El PSOE de Alicante trata de tapar sus “vías de agua” ante la llegada de Sánchez

Ángel Franco junto a Ximo Puig.

Ángel Franco junto a Ximo Puig.

Pedro Sánchez llega a Alicante este sábado con un PSOE local en clara contradicción. A gran parte de los militantes no les ha gustado “el caudillaje” ejercido desde Ferraz con las listas, sobre todo lo sucedido en el Senado y en la lista municipal, donde hubo ciertos retoques de última hora. Con todo, la militancia tiene la absoluta convicción de que es necesario movilizarse para que el acto del Paraninfo de la Universidad de Alicante sea todo un éxito y que nadie pueda sacar una impresión negativa de una agrupación local que se ha abierto en canal después de unas primarias duras no exenta de polémicas.

Si a ello se une las diferencias insalvables en el grupo municipal, con las concejalas Eva Montesinos, Gloria Vara y Rosana Arques a la gresca en redes sociales –legado del exlacalde Gabriel Echávarri- se completa un círculo viciado y peligroso, políticamente hablando, si se tiene en cuenta la importancia de Alicante para el PSOE, y sobre todo, para Ximo Puig, que junto al presidente del Gobierno se juega su futuro político en la cita electoral del 28 de abril.

El acto es el estreno para Paco Sanguino, el candidato “independiente” que ha colocado Puig para recuperar la alcaldía. El discípulo de Puig, “aire fresco” para una agrupación endogámica, debe demostrar que en realidad es ese cambio que predica el PSOE.

Pero el sábado seguro que solo va a haber buenas caras y parabienes. Quizás el exsenador Ángel Franco “agradezca” en el fondo a Puig que no le haya defendido en Ferraz cuando frenó su candidatura a la Cámara Alta. Igual se siente “traicionado” por el presidente, no en vano movió a sus bases para catapultar al triunfo absoluto a un Sanguino desconocido en el mundo de la política.

Los mal pensados sostienen que un resultado electoral cuestionable beneficiarían a Ángel Franco.

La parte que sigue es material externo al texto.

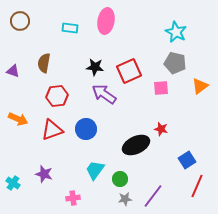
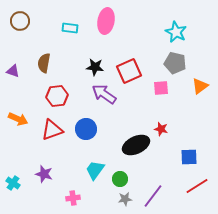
blue square: moved 2 px right, 3 px up; rotated 30 degrees clockwise
red line: rotated 35 degrees clockwise
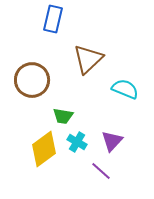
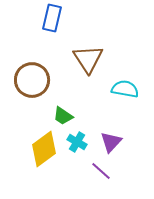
blue rectangle: moved 1 px left, 1 px up
brown triangle: rotated 20 degrees counterclockwise
cyan semicircle: rotated 12 degrees counterclockwise
green trapezoid: rotated 25 degrees clockwise
purple triangle: moved 1 px left, 1 px down
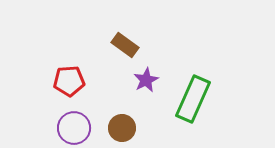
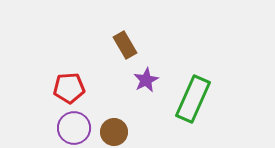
brown rectangle: rotated 24 degrees clockwise
red pentagon: moved 7 px down
brown circle: moved 8 px left, 4 px down
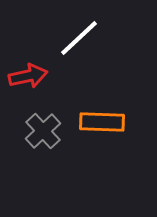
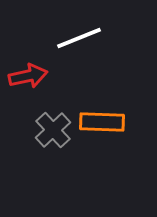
white line: rotated 21 degrees clockwise
gray cross: moved 10 px right, 1 px up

Pero en realidad Franco saldría ganando si tanto Puig como Sanguino triunfan, porque en realidad, la apuesta del exsenador ha sido el jefe del Consell, y de regalo su discípulo, que puede auparse con la alcaldía con un equipo de concejales que también controla el propio Franco. Esto es como el juego: la banca siempre gana. Y una traición se paga con otra.